[Records from a dataset]

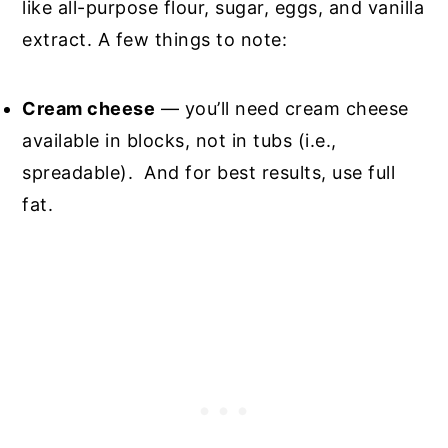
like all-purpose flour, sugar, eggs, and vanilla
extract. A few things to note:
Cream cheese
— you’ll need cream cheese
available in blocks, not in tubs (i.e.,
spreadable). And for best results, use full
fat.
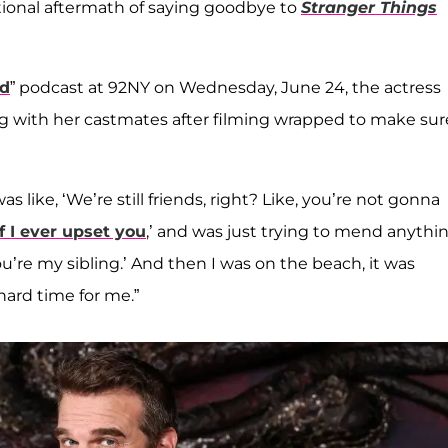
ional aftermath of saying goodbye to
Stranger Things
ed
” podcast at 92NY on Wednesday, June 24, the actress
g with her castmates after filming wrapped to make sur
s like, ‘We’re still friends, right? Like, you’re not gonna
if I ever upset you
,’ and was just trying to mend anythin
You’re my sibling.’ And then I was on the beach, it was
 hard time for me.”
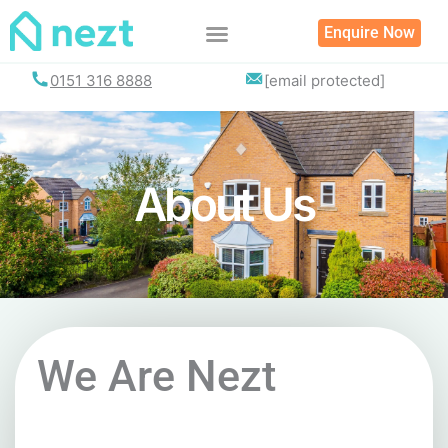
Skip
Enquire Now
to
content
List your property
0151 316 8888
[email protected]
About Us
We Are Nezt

* * *

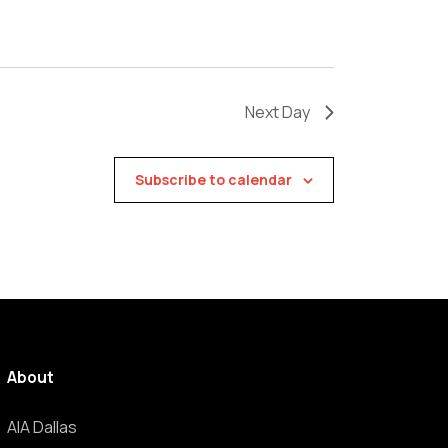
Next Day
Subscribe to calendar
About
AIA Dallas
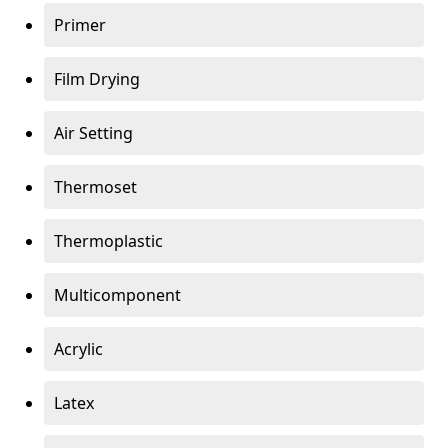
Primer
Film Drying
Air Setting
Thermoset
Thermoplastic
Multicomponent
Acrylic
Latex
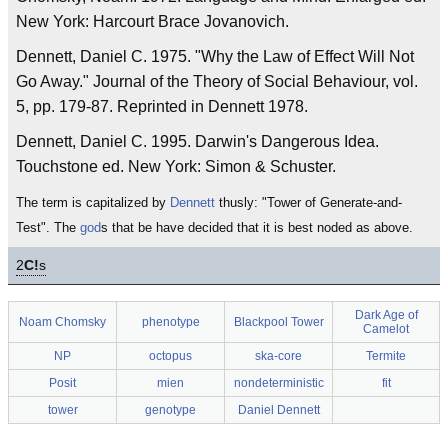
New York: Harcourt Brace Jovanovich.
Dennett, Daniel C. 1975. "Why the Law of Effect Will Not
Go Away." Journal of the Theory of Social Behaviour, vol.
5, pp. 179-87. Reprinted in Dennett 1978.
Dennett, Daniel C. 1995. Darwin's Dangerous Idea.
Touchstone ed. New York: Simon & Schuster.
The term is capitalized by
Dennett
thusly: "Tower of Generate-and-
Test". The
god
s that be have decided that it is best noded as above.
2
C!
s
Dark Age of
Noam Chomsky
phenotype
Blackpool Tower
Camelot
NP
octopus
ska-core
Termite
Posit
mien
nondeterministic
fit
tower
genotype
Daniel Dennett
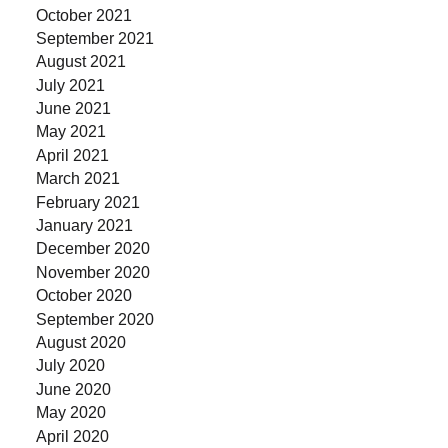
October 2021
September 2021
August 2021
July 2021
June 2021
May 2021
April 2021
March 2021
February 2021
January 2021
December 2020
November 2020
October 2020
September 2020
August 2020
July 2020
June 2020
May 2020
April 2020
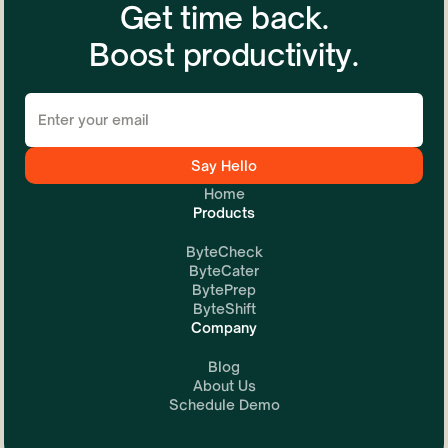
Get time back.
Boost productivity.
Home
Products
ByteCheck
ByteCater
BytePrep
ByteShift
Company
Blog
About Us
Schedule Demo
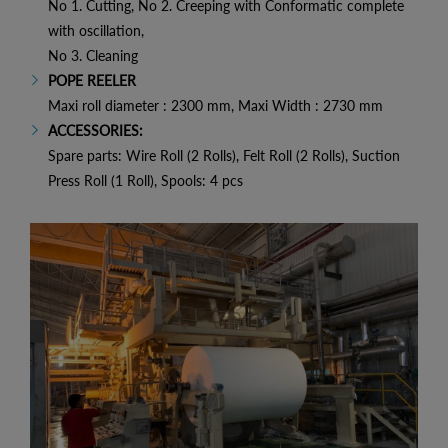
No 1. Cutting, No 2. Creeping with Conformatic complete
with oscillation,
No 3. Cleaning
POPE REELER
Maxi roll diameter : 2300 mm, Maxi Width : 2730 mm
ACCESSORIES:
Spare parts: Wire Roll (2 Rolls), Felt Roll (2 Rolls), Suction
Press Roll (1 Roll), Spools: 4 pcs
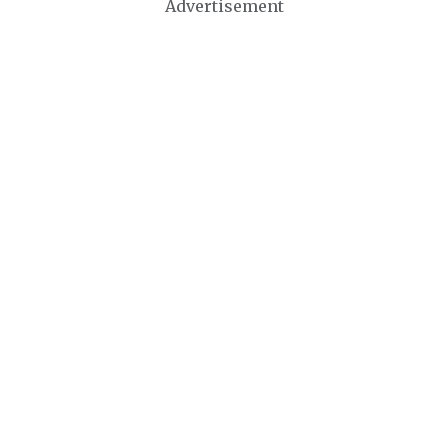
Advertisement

# ACTIVITY
Copy out word for word every line of the rows from the line containing "No 1. Cutting, No" through the line containing "Advertisement", including both of those lines. Leave the pictures out of your copy.

# RESPONSE AREA
No 1. Cutting, No 2. Creeping with Conformatic complete
with oscillation,
No 3. Cleaning
POPE REELER
Maxi roll diameter : 2300 mm, Maxi Width : 2730 mm
ACCESSORIES:
Spare parts: Wire Roll (2 Rolls), Felt Roll (2 Rolls), Suction
Press Roll (1 Roll), Spools: 4 pcs
Advertisement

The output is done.